From the infectious diseases point of view, in deep SSI removal of the implant is recommended, especially when the microbial agent is highly virulent or response to antibiotic treatment is not adequate. ¹⁹ In our study, however, we did not consider this an option at treatment initiation because of the risk of spinal instability.

One of the limitations of this study is its retrospective nature, which involves the availability and accuracy of the medical records. Nevertheless, at the end of the data collection process, we were able to obtain all the relevant information. Another limitation was the small size and heterogeneity of the sample.
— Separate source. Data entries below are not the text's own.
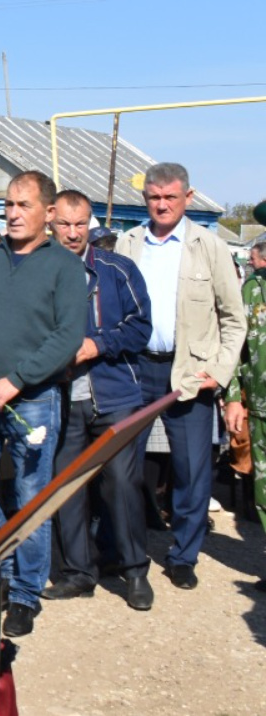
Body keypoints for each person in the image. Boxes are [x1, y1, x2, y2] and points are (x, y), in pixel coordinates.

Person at [0, 171, 85, 637]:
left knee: (31, 499)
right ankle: (6, 569)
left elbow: (67, 337)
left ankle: (25, 594)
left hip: (32, 400)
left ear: (49, 213)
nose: (12, 213)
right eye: (8, 203)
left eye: (23, 205)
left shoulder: (66, 267)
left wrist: (18, 379)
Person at [115, 162, 246, 590]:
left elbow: (234, 318)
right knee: (123, 468)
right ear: (145, 198)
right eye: (154, 197)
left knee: (192, 473)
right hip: (136, 371)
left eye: (171, 197)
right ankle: (124, 548)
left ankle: (183, 555)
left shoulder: (209, 246)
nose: (162, 205)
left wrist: (220, 371)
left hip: (190, 374)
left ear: (187, 198)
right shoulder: (127, 243)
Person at [41, 190, 154, 609]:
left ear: (90, 222)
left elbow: (140, 327)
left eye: (80, 224)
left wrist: (97, 344)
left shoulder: (117, 269)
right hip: (61, 396)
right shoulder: (38, 270)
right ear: (51, 221)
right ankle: (78, 572)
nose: (73, 233)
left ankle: (134, 569)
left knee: (122, 483)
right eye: (65, 224)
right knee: (66, 485)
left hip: (115, 393)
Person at [224, 228, 266, 589]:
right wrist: (234, 396)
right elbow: (236, 345)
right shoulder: (252, 289)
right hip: (261, 407)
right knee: (264, 492)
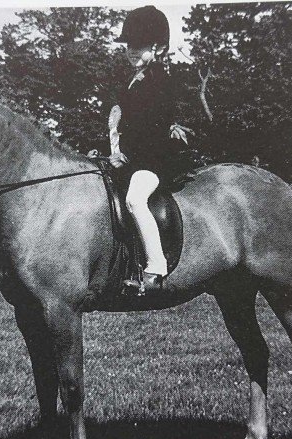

Additionally, as no antibiotic treatment protocol was used, different scenarios as described above were observed, albeit with good long-term results, that is, no late recurrence.

Conclusions

In this retrospective case series of 29 pediatric patients who underwent posterior spinal fusion of 6 levels or more due to spinal deformity, associated with different etiologies and a mean follow-up of 5 + 2 years, no infection recurrence was observed; however, one patient had a reinfection after an acute SSI. We suggest that conservative treatment of acute SSI with surgical I&D procedures followed by algorithm-based antibiotic therapy may be a viable alternative to revision surgery with implant removal in pediatric spinal deformity. However, randomized trials are needed to provide additional evidence and the optimal dosing or length of administration of oral antibiotics has yet to be determined.